La Débâcle

La Débâcle (paragraphe n°2799)

Chapitre V

Cependant, il ne lui restait qu'un jour, elle devait prendre un parti. Dès la première minute, une idée atroce avait bien passé, au travers du bouleversement de sa pauvre tête malade : avertir les francs-tireurs, donner àSambuc le renseignement qu'il attendait. Mais l'idée était restée fuyante, imprécise, et elle l'avait écartée, comme monstrueuse, ne souffrant même pas la discussion : cet homme, après tout, n'était-il pas le père de son enfant ? elle ne pouvait le faire assassiner. Puis, l'idée était revenue, peu à peu enveloppante, pressante ; et, maintenant, elle s'imposait, de toute la force victorieuse de sa simplicité et de son absolu. Goliath mort, Jean, Prosper, le père Fouchard n'avaient plus rien à craindre. Elle-même gardait Charlot, que jamais plus personne ne lui disputait. Et c'était encore autre chose, une chose profonde, ignorée d'elle, qui montait du fond de son être : le besoin d'en finir, d'effacer la paternité en supprimant le père, la joie sauvage de se dire qu'elle en sortirait comme amputée de sa faute, mère et seule maîtresse de l'enfant, sans partage avec un mâle.

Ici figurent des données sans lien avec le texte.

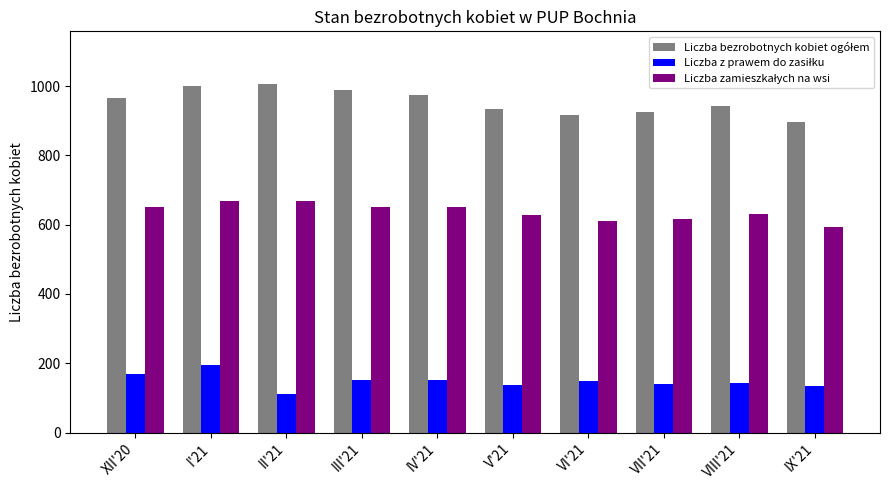

What is the spread (max minus min) of values at VII'21?

784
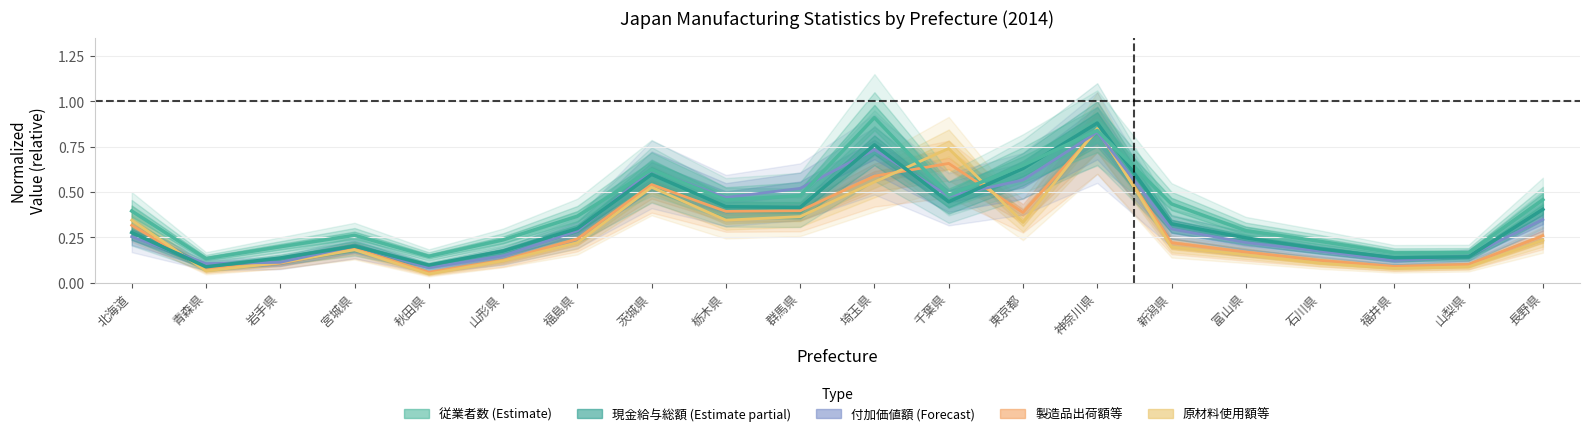

True or false: 付加価値額 and 製造品出荷額等 cross at least once.

True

Tout un jour encore, elle roula ce projet, n'ayant plus l'énergie de le repousser, ramenée quand même aux détails du guet-apens, prévoyant, combinant les moindres faits. C'était, à cette heure, l'idée fixe, l'idée qui a planté son clou, qu'on cesse de raisonner ; et, lorsqu'elle finit par agir, par obéir à cette poussée de l'inévitable, elle marcha comme dans un rêve, sous la volonté d'une autre, de quelqu'un qu'elle n'avait jamais connu en elle.